Yesterday morning I loaded up my airsoft gun, slammed some CO2 in that thing, and took off for some little island in the middle of the Willamette River. All together there were eight people, 10 guns, 4 bags of Cheetos, a cooler with approximately 63.2 cans of soda, a radio, and two canoes. Oh yeah, and 7 oar/paddle things. The weather? About 100 degrees.
Now, many of you are probably thinking that to carry all of this upriver using only two canoes, multiple trips would be a must. You’re probably right, but that would take longer. And besides, once the first load gets there, who’s going back? Not me.
The canoe I was in had no major problems. We hit a few low spots at first, but after that it was smooth sailing. It looked like we might have a little problem with some small rapids, but we were able to steer clear of the rocks.
The other four in the other canoe had a completely different story, however. As we landed at this mile-long, 50 to 100 yards wide lump of sand, I turned to watch their progress. They were on the complete other side of the river, knee-deep in this polluted water, pushing and pulling the canoe, trying to get past the rapids. When they thought they were safe, they pushed off and started paddling. They got to the middle of the river when they realized that they’re paddling forward with everything they’ve got, and they’re not moving forward. So they turned the canoe towards the island, trying to go straight for it.

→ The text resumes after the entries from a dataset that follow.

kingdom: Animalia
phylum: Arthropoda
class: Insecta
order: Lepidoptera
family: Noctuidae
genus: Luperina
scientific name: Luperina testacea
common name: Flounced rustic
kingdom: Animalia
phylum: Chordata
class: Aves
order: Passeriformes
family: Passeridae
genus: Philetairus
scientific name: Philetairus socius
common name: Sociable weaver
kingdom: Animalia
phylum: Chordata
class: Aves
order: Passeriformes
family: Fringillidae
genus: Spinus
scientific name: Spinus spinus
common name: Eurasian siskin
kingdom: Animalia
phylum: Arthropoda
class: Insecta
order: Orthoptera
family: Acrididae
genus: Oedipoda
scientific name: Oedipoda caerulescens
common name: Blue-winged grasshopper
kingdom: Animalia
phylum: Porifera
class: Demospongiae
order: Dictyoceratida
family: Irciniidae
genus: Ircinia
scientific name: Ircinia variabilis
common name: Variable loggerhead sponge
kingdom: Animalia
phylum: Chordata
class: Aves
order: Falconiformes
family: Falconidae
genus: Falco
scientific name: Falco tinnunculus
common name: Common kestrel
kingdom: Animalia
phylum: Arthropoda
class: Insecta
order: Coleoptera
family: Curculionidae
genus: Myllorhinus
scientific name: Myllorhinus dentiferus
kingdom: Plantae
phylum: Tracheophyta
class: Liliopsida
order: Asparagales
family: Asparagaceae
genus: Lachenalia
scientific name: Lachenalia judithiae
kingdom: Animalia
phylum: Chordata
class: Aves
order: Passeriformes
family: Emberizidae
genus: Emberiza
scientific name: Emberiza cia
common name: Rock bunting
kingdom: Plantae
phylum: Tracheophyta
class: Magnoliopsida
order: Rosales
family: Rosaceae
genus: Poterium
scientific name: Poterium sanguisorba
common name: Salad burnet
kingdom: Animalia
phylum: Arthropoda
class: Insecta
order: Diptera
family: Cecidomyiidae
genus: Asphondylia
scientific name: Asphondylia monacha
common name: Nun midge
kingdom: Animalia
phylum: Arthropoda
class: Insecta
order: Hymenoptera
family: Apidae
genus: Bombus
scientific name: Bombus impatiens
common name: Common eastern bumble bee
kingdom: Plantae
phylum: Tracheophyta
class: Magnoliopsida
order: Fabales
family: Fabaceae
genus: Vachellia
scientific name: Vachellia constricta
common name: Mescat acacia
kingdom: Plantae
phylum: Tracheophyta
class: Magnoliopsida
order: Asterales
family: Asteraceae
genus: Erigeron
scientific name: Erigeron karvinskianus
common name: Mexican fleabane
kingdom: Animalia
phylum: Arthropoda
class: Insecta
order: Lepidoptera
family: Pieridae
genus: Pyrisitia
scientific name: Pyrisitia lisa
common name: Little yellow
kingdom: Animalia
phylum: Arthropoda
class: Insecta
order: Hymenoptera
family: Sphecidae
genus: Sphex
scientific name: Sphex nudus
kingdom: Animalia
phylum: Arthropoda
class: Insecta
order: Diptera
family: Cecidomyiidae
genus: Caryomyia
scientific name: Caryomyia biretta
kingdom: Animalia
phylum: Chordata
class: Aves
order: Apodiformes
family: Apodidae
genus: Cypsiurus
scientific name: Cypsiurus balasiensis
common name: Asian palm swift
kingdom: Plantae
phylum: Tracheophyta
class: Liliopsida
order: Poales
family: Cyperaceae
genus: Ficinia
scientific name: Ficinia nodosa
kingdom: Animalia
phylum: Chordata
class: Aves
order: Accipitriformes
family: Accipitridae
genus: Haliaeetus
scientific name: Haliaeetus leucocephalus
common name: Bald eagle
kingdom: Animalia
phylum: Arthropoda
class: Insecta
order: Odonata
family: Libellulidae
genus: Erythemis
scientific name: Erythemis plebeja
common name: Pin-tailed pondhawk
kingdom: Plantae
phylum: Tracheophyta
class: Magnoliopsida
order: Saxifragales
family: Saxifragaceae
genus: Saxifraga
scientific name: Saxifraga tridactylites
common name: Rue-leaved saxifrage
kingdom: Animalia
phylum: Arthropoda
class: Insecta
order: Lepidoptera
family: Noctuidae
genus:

The problem? They were now going backwards. By the way, did I mention that most of the people in that little plastic boat were Boy Scouts?
So after we were all safely on this miniature oasis, we made our way to the “campsite,” being a little clearing with a picnic table in the middle of it. Apparently, these people had been here before with their Boy Scout troupe and built some paths and made a “campsite.” I figured these guys must know the island pretty well by now.
We’re playing our first game, and my team comes into contact with a few of the enemy. I pull out my glorified, 350fps piece of plastic and pick off one of them. Unfortunately, I get hit in the hand soon after (lucky shot, I’m telling you–so what if I was just sitting on the beach).
As such, me and my victim make our way back to the distinguished “campsite” and all of that Mountain Dew. We start off on the path, when somewhere along the line we sort of loose it. We’re in the middle of this grass stuff in between 5 and 6 feet tall, and my victim is ahead of me, leading the way. He decides that the best course of action would be to blaze his own trail. This doesn’t sound like the most brilliant plan to me, but I figure that since he was one of the people who built this campsite he must know what he’s doing…He is a Boy Scout after all.
And besides, if you think that I’m going to go back by all by myself and to try to find the real path, you gotta be nuts. At least he’s in front so that I don’t have to break down all of that grass. I follow him around for a little while, when it becomes clear that he doesn’t exactly know where he’s going. We head for the river on the east side of the island (OK, I admit it–I actually have no clue what direction it was, but we’ll just call it east for now) so that we can see how far up the island we are. Suddenly, the ground drops, and we find ourselves much deeper in this grass. That doesn’t seem to bother my brilliant guide too much, and he keeps on blazing. That is, until the ground dropped again.
This time, it dropped, and it kept on dropping. I was able to stop, but my victim/guide fell and was quickly sliding in the direction of the river. When he was able to grab onto something and stop, we realized that he had stopped about 3.4 feet away from a cliff dropping right into the great, polluted Willamette River. Wonderful.
Did we turn around and head back, hoping to perhaps find the real path again? Of course not. He still wanted to keep on blazing. Thankfully while blazing through we eventually came in contact with the real path. Upon this finding my not-so-helpful guide turns back towards me with, “See? The path. I told you I knew where I was going.”
It wasn’t until we were back at the campsite that I was informed by somebody else that my “guide” recently got lost at the last Boy Scout camping trip. I was also informed by another that if you go too far east, there’s a cliff that will drop right into the river.